Problem details: Set down, unchanged, the line holding "- phone back housing [571,313,981,638]" and all lines that follow it to the end of the material, leaving pictures out.

────────────────────────────────────────

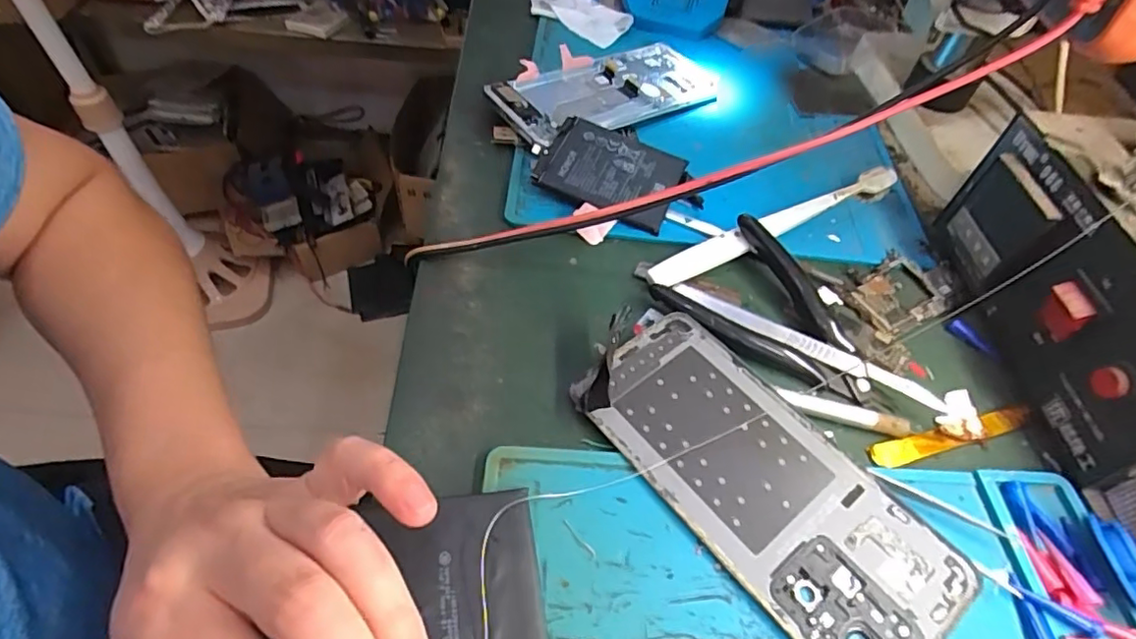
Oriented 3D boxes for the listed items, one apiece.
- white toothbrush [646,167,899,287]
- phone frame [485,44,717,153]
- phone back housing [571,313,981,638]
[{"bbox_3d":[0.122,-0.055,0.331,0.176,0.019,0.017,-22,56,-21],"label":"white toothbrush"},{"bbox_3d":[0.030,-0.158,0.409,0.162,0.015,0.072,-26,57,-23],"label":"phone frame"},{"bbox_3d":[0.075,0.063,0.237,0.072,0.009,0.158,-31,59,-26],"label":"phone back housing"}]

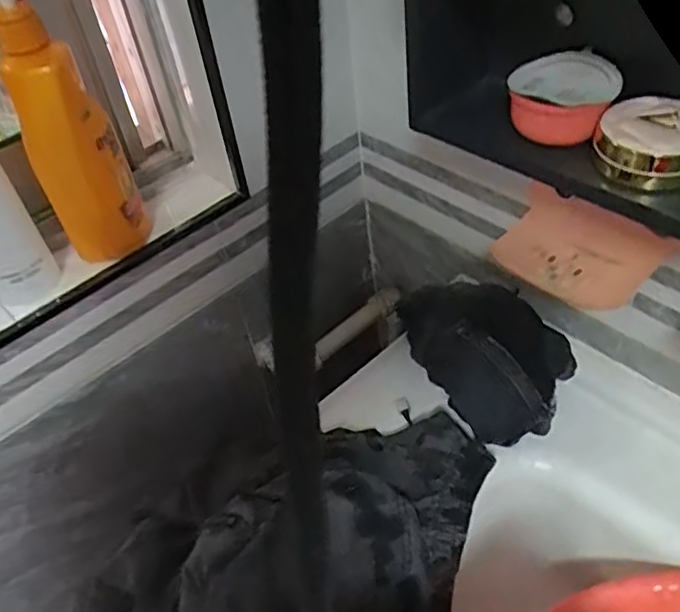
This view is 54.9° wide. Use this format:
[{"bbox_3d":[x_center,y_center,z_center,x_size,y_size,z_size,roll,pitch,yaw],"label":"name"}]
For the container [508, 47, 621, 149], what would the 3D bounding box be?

────────────────────────────────────────

Exercise answer:
- phone back housing [571,313,981,638]
[{"bbox_3d":[0.122,-0.055,0.331,0.176,0.019,0.017,-22,56,-21],"label":"white toothbrush"},{"bbox_3d":[0.030,-0.158,0.409,0.162,0.015,0.072,-26,57,-23],"label":"phone frame"},{"bbox_3d":[0.075,0.063,0.237,0.072,0.009,0.158,-31,59,-26],"label":"phone back housing"}]

This view is 54.9° wide. Use this format:
[{"bbox_3d":[x_center,y_center,z_center,x_size,y_size,z_size,roll,pitch,yaw],"label":"name"}]
For the container [508, 47, 621, 149], what would the 3D bounding box be?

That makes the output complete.